28 …The criteria for determining whether death has occurred is not a technical question that is indefeasibly the province of the medical profession, to which the common law must defer. The two criteria for death have not been accepted by the common law because medical practice is determinative, but because they have been judged by the common law to provide a sound answer to the question of how to determine whether a person has died…

29 The determination of legal death is not simply, or even primarily, a medical or biological question. The question of who the law recognizes as a human being – entitled to all of the benefits and protections of the law – cannot be answered by medical knowledge alone. Facts about the physiology of the brain-dead patient are needed to determine what obligations are owed to the brain-dead patient, but the enquiry is not ultimately technical or scientific: it is evaluative. Who the common law ought to regard as a human being – a bearer of legal rights – is inescapably a question of justice, informed but not ultimately determined by current medical practice, bioethics, moral philosophy, and other disciplines.

 

These are fighting words.  The argument is that personhood, and accordingly the rights that attach to a person, are legal concepts subject to legal definition.  Currently that legal definition accords with medical practice in defining death but it need not be so – either because medical practice might change in ways that were not acceptable on legal grounds or because legislation explicitly identified an alternative approach.

The lawyers for the appellant argued, among other things, that the current common law acceptance of brain death as death fails to accommodate religious beliefs that are protected under section 2 of the Charter.  This gives rise to an interesting point – Charter Rights apply to “everyone.”  Justice Shaw in her original judgment in June 2018 said that Charter rights could not apply to McKitty, because, as she was dead, she could not be a bearer of rights.  Justice Miller, in the appeal took a different approach.  He said that the very thing that was the subject of the Charter challenge – the definition of death and whether a brain dead “person” could have rights to religious freedom, could not be used to negate the challenge.  That is, one had to assume that the rights could apply in order to work through the analysis.

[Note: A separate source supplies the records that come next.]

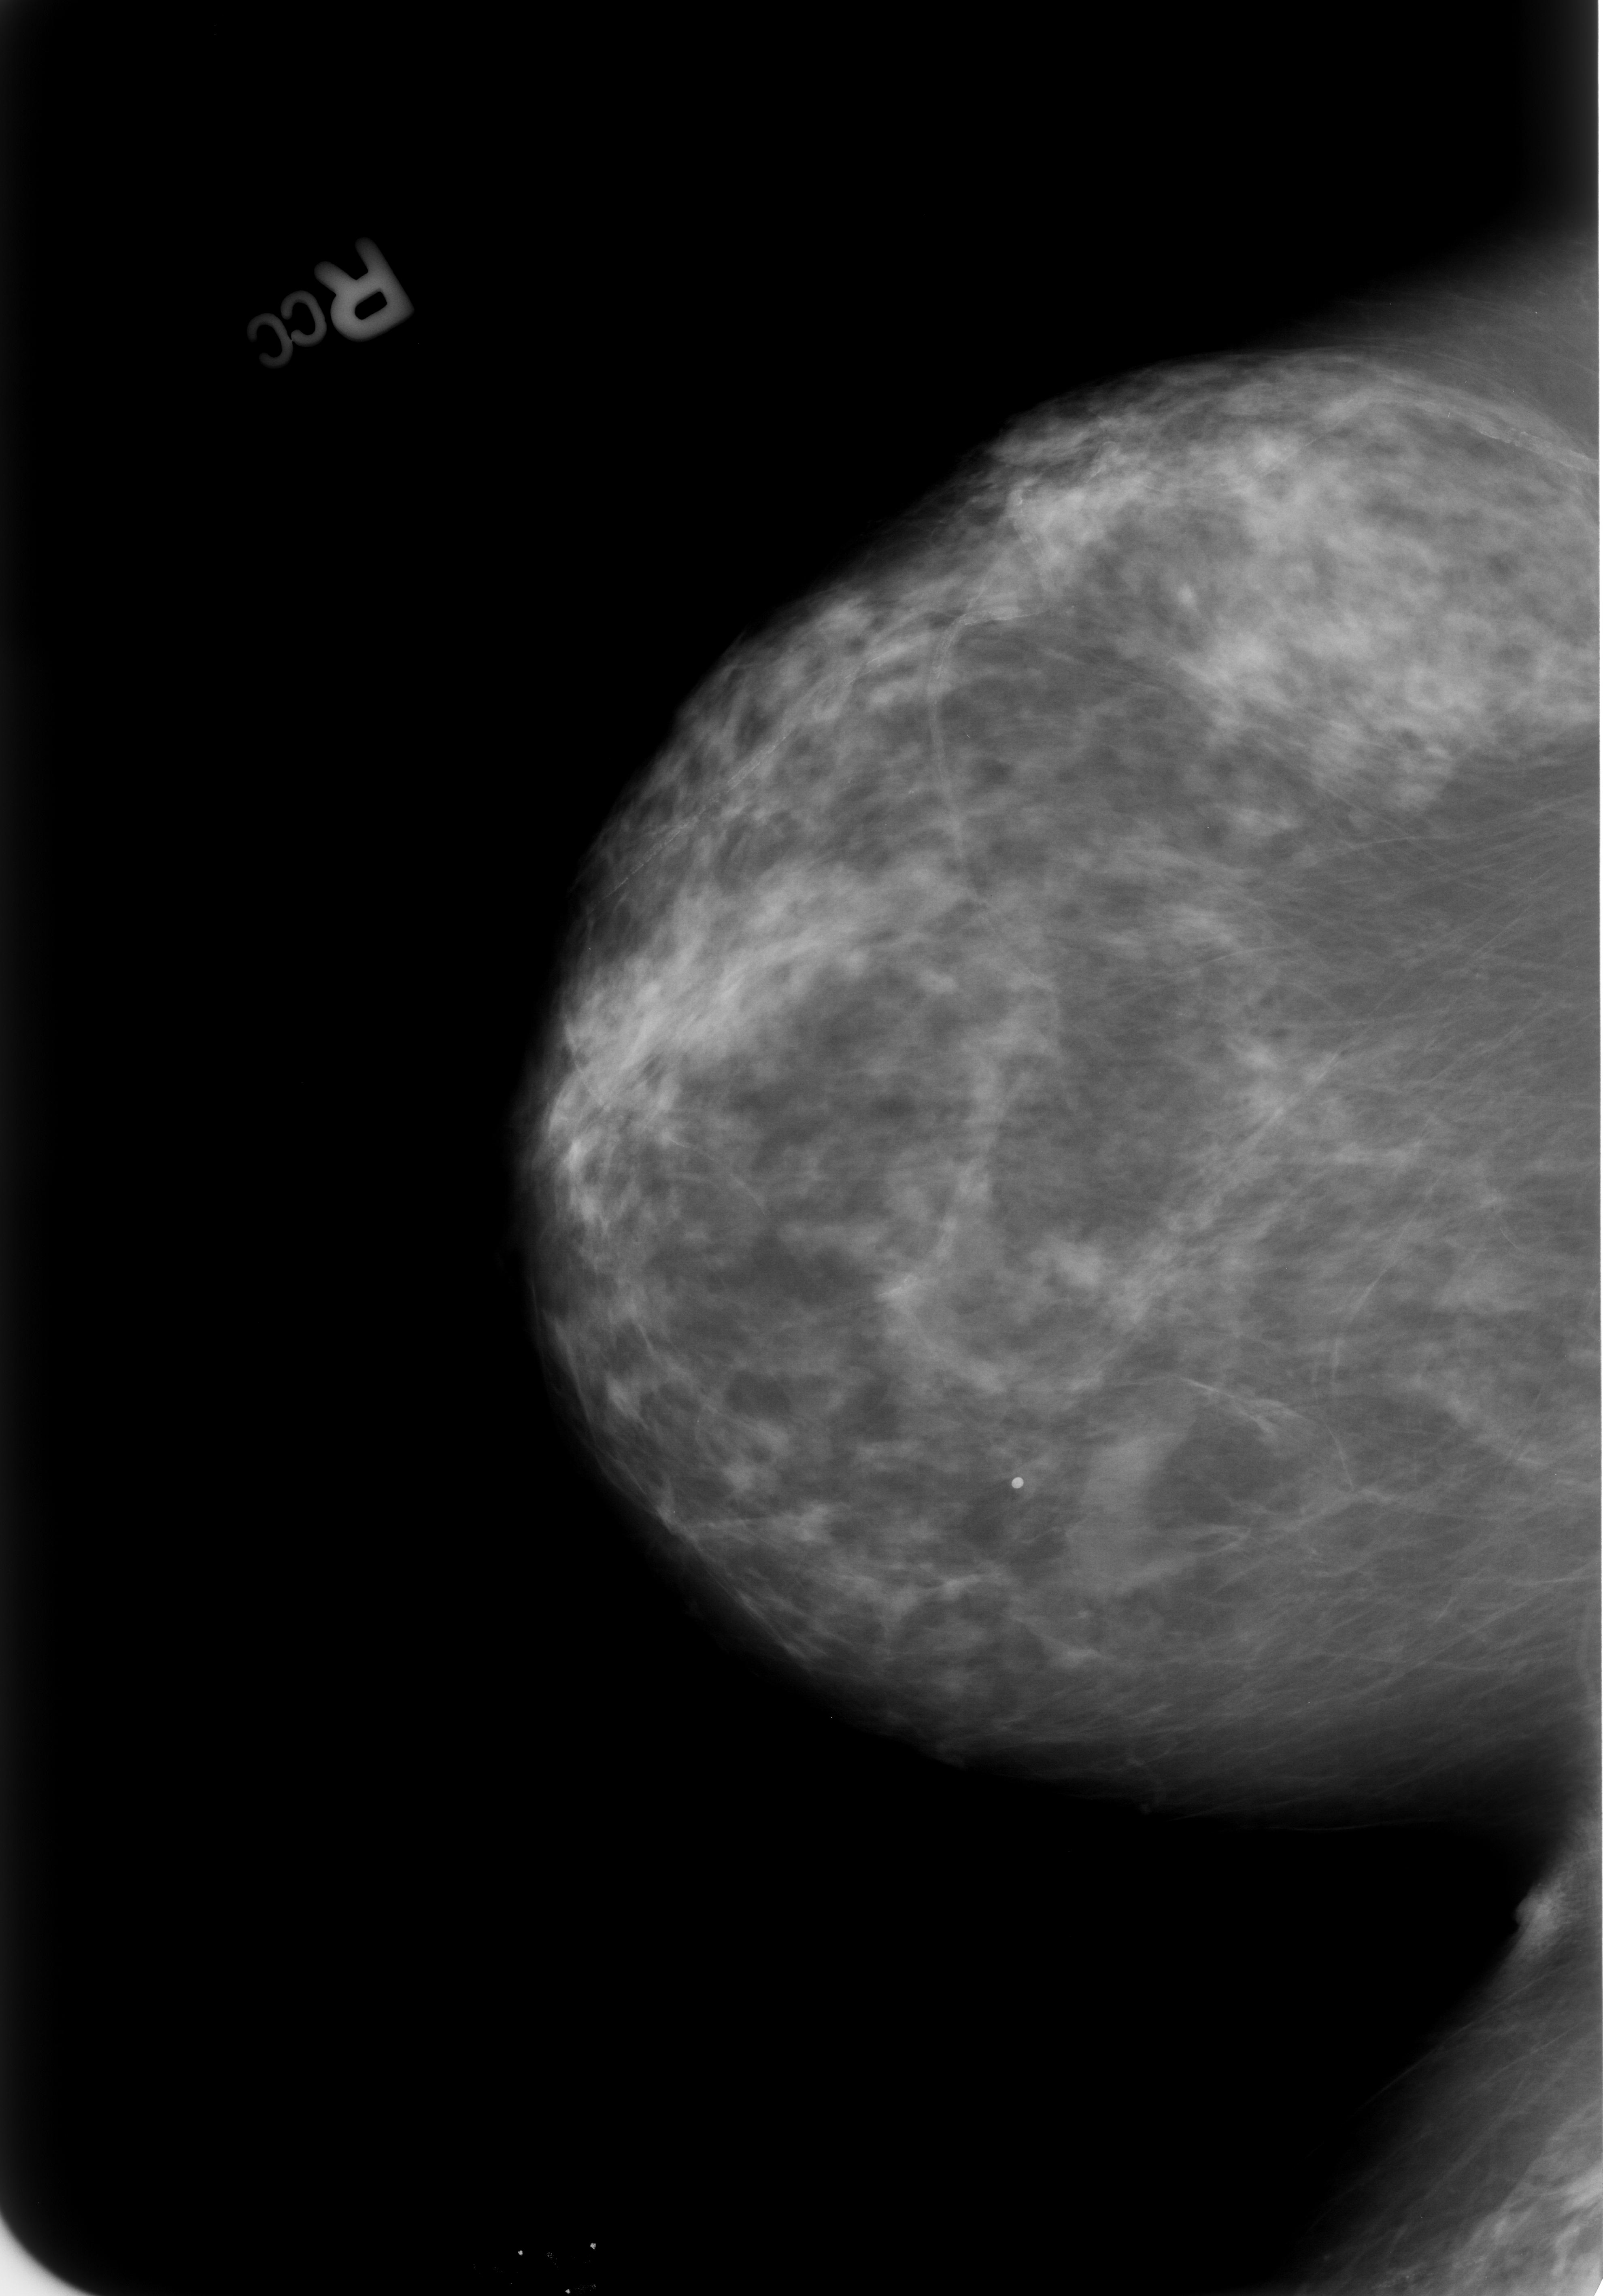
Digitized screen-film mammogram; right breast; craniocaudal (CC) view; breast composition: scattered fibroglandular densities (BI-RADS density category 2 of 4); 1603 × 2296 image matrix.
Expert-marked regions of interest on this image (one box per marked abnormality):
- Finding 1 of 4: calcifications, morphology vascular; BI-RADS assessment category 2; benign; no additional work-up was recommended (outcome (as recorded, no biopsy): benign without callback): bounding box (x1, y1, x2, y2) in pixels: (560, 586, 953, 1160)
- Finding 2 of 4: calcifications, morphology vascular; BI-RADS assessment category 2; benign; no additional work-up was recommended (outcome (as recorded, no biopsy): benign without callback): (867, 372, 1594, 1316)
- Finding 3 of 4: calcifications, morphology lucent center; BI-RADS assessment category 2; subtlety rating 4 on a 1 (subtle) to 5 (obvious) scale; benign; no additional work-up was recommended (outcome (as recorded, no biopsy): benign without callback): (974, 1454, 1044, 1529)
- Finding 4 of 4: calcifications, morphology vascular; BI-RADS assessment category 2; benign; no additional work-up was recommended (outcome (as recorded, no biopsy): benign without callback): (1466, 1143, 1601, 1280)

This, I think, really opens the floodgates.  It seems reasonable, to me, to imagine that the drafters of the Charter meant it to apply to everyone – all persons, and not to apply to non-persons.  And, of course, when a person dies – there is no longer a person.  (Justice Miller rejects this idea citing precedent back to the “persons” case of 1930, where the Privy Council overturned a Supreme Court of Canada judgment.  The issue concerned the appointment of women to the Senate.  Common law at the time prevented the appointment of women to public office.  But the Privy Council ruled that what was written in the Constitution Act of 1867 was “persons” not male persons and the more inclusive reading was required.) I don’t agree that this is persuasive.

Justice Miller determined that McKitty’s beliefs were protected under Section 2 of the Charter.  But he declined to rule on whether either her charter rights or charter values were unjustifiably infringed by the  common law acceptance of the brain death as death.

103) Given the deficiencies in the record, whether a common law rule should be crafted to provide accommodation for persons whose religious convictions cannot accept neurological criteria for death, is a question that must, ultimately, be left for another case. I would not, on this record in a moot appeal, attempt to determine whether such a change to the law is within the institutional capacity of courts to make incremental changes to the common law or is the type of far-reaching change that must be left to the legislature.

I believe this judgment significantly undermines current practice and generates considerable uncertainty.  The judgment in effect asks for a further case to settle the substantive issues.  This puts considerable pressure on physicians declaring a patient brain dead.  If a family raises issues of religion and religious belief concerning the definition of death a physician may be reluctant to declare a patient brain dead for fear of being embroiled in future litigation.